----- Rows -----

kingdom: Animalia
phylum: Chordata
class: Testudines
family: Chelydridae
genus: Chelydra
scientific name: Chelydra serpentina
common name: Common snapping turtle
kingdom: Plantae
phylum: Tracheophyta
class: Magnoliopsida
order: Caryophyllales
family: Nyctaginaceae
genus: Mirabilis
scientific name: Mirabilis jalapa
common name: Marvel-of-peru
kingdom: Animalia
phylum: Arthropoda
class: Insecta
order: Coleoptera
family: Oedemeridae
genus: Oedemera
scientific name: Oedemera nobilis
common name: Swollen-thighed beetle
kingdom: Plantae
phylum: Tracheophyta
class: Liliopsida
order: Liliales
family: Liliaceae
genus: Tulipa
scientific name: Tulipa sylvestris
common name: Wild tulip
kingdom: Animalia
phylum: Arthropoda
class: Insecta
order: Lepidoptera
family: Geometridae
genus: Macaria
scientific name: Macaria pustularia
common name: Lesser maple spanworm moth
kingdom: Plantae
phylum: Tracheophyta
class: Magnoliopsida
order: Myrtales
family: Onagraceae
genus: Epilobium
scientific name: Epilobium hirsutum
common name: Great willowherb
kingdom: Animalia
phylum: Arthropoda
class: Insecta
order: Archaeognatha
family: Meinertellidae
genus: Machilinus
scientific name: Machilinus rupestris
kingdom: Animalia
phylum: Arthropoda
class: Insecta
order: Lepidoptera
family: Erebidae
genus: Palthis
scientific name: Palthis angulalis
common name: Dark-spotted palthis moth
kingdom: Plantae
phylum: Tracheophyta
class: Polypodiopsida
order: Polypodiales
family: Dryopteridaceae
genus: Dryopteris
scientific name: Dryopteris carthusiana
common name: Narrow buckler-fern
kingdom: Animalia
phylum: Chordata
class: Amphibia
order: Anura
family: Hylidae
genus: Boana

-----

■ Written request ■
Rewrite the data above, swapping "scientific name" for "binomial name" everywhere it occurs and keeping every other line the same.

■ Response to this task ■
kingdom: Animalia
phylum: Chordata
class: Testudines
family: Chelydridae
genus: Chelydra
binomial name: Chelydra serpentina
common name: Common snapping turtle
kingdom: Plantae
phylum: Tracheophyta
class: Magnoliopsida
order: Caryophyllales
family: Nyctaginaceae
genus: Mirabilis
binomial name: Mirabilis jalapa
common name: Marvel-of-peru
kingdom: Animalia
phylum: Arthropoda
class: Insecta
order: Coleoptera
family: Oedemeridae
genus: Oedemera
binomial name: Oedemera nobilis
common name: Swollen-thighed beetle
kingdom: Plantae
phylum: Tracheophyta
class: Liliopsida
order: Liliales
family: Liliaceae
genus: Tulipa
binomial name: Tulipa sylvestris
common name: Wild tulip
kingdom: Animalia
phylum: Arthropoda
class: Insecta
order: Lepidoptera
family: Geometridae
genus: Macaria
binomial name: Macaria pustularia
common name: Lesser maple spanworm moth
kingdom: Plantae
phylum: Tracheophyta
class: Magnoliopsida
order: Myrtales
family: Onagraceae
genus: Epilobium
binomial name: Epilobium hirsutum
common name: Great willowherb
kingdom: Animalia
phylum: Arthropoda
class: Insecta
order: Archaeognatha
family: Meinertellidae
genus: Machilinus
binomial name: Machilinus rupestris
kingdom: Animalia
phylum: Arthropoda
class: Insecta
order: Lepidoptera
family: Erebidae
genus: Palthis
binomial name: Palthis angulalis
common name: Dark-spotted palthis moth
kingdom: Plantae
phylum: Tracheophyta
class: Polypodiopsida
order: Polypodiales
family: Dryopteridaceae
genus: Dryopteris
binomial name: Dryopteris carthusiana
common name: Narrow buckler-fern
kingdom: Animalia
phylum: Chordata
class: Amphibia
order: Anura
family: Hylidae
genus: Boana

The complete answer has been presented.